# PINS - Mansfield Jetty - Tarpon on the Fly



## Top_Dog (Aug 1, 2007)

I'm still sorting through video, but I'm going to go ahead and post these up. We jumped multiple Tarpon and landed 3. The first two pictures are of the same fish I caught...on an 8wt haha!! My other Tarpon is on my buddy's GoPro. The last picture is my buddy and his first Tarpon. Sorry for the awful quality but I had to apply different filters to get the pictures to come out okay. It was pouring down rain when we stuck these fish...therefore it looks like I snapped the picture with a toaster. Again, if you couldn't make it out to PINS last week...well, you ought to re-evaluate your priorities.

This is the first year for me to target Tarpon on the fly and I brought 3 to the rocks in Texas. Unreal. Jumped plenty at Port A North and South jetties and at the Mansfield North and South jetties.

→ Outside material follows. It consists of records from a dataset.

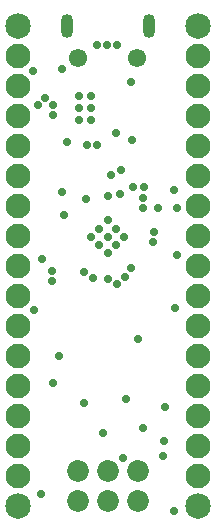
<source format=gbs>
G04*
G04 #@! TF.GenerationSoftware,Altium Limited,Altium Designer,21.5.1 (32)*
G04*
G04 Layer_Color=16711935*
%FSLAX44Y44*%
%MOMM*%
G71*
G04*
G04 #@! TF.SameCoordinates,C2353FAA-8F2D-43E4-B4A7-D176906AD12A*
G04*
G04*
G04 #@! TF.FilePolarity,Negative*
G04*
G01*
G75*
%ADD41O,1.0500X2.0000*%
%ADD42C,1.5500*%
%ADD43C,1.8500*%
%ADD44C,2.1000*%
%ADD45C,0.7000*%
%ADD46C,2.1600*%
D41*
X53900Y418500D02*
D03*
X123900D02*
D03*
D42*
X63900Y391500D02*
D03*
X113900D02*
D03*
D43*
X114300Y16460D02*
D03*
Y41860D02*
D03*
X88900Y16460D02*
D03*
Y41860D02*
D03*
X63500Y16460D02*
D03*
Y41860D02*
D03*
D44*
X165100Y215900D02*
D03*
Y241300D02*
D03*
Y190500D02*
D03*
Y165100D02*
D03*
Y139700D02*
D03*
Y114300D02*
D03*
Y88900D02*
D03*
Y63500D02*
D03*
Y266700D02*
D03*
Y292100D02*
D03*
Y317500D02*
D03*
Y342900D02*
D03*
Y368300D02*
D03*
Y393700D02*
D03*
Y38100D02*
D03*
X13200Y215900D02*
D03*
Y190500D02*
D03*
Y241300D02*
D03*
Y266700D02*
D03*
Y292100D02*
D03*
Y317500D02*
D03*
Y342900D02*
D03*
Y368300D02*
D03*
Y165100D02*
D03*
Y139700D02*
D03*
Y114300D02*
D03*
Y88900D02*
D03*
Y63500D02*
D03*
Y38100D02*
D03*
Y393700D02*
D03*
D45*
X50292Y278130D02*
D03*
X25654Y381000D02*
D03*
X32952Y221451D02*
D03*
X101600Y52781D02*
D03*
X135890Y54356D02*
D03*
X26162Y178562D02*
D03*
X54000Y320500D02*
D03*
X145796Y180086D02*
D03*
X147066Y264414D02*
D03*
X42250Y116078D02*
D03*
X47250Y139250D02*
D03*
X108151Y371250D02*
D03*
X131572Y264414D02*
D03*
X41500Y211328D02*
D03*
X68834Y210820D02*
D03*
X144780Y279654D02*
D03*
X126746Y235712D02*
D03*
X88750Y226250D02*
D03*
X118250Y264500D02*
D03*
X99500Y276750D02*
D03*
X88750Y254250D02*
D03*
X81750Y247250D02*
D03*
X95750Y247250D02*
D03*
X97000Y200000D02*
D03*
X74750Y240250D02*
D03*
X119000Y273500D02*
D03*
X91750Y292750D02*
D03*
X88750Y240250D02*
D03*
X119250Y282250D02*
D03*
X95750Y233250D02*
D03*
X108250Y213750D02*
D03*
X81750Y233250D02*
D03*
X102750Y240250D02*
D03*
X51308Y258572D02*
D03*
X103000Y206500D02*
D03*
X109750Y282750D02*
D03*
X88750Y275250D02*
D03*
X70000Y272000D02*
D03*
X41500Y202750D02*
D03*
X75925Y205165D02*
D03*
X89250Y204750D02*
D03*
X64250Y359500D02*
D03*
X79790Y318000D02*
D03*
X42750Y352000D02*
D03*
X74250Y349500D02*
D03*
X42750Y343000D02*
D03*
X64250Y349500D02*
D03*
X74250Y339500D02*
D03*
X64250Y339500D02*
D03*
X74250Y359500D02*
D03*
X95750Y328000D02*
D03*
X71250Y318000D02*
D03*
X147250Y224500D02*
D03*
X99613Y296905D02*
D03*
X69000Y99750D02*
D03*
X137500Y96266D02*
D03*
X30000Y352000D02*
D03*
X136000Y67500D02*
D03*
X114250Y154000D02*
D03*
X50454Y382250D02*
D03*
X127720Y244210D02*
D03*
X104000Y102750D02*
D03*
X32004Y22606D02*
D03*
X36000Y358000D02*
D03*
X144750Y8000D02*
D03*
X84520Y73750D02*
D03*
X79250Y402750D02*
D03*
X96420D02*
D03*
X87880D02*
D03*
X118500Y78000D02*
D03*
X109500Y322500D02*
D03*
D46*
X165100Y12700D02*
D03*
X12700Y419100D02*
D03*
Y12700D02*
D03*
X165100Y419100D02*
D03*
M02*

</source>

I don't know why the Texas Fly Fisher's left the jetty so early hahaa didn't want to get soggy I suppose. :cloud:


----------



## southpaw (Feb 25, 2009)

That one you caught is a beast, congrats. I went tarpon fishing a couple weeks ago at the Port A jetties to try and catch some night time full moon ****. It was rough to say the least. Didn't even see any roll before sunset. I just recently got into chunking flies at the jetties and man it's a blast. I need to get better at casting though


----------



## Joe T (Dec 13, 2012)

Awesome


----------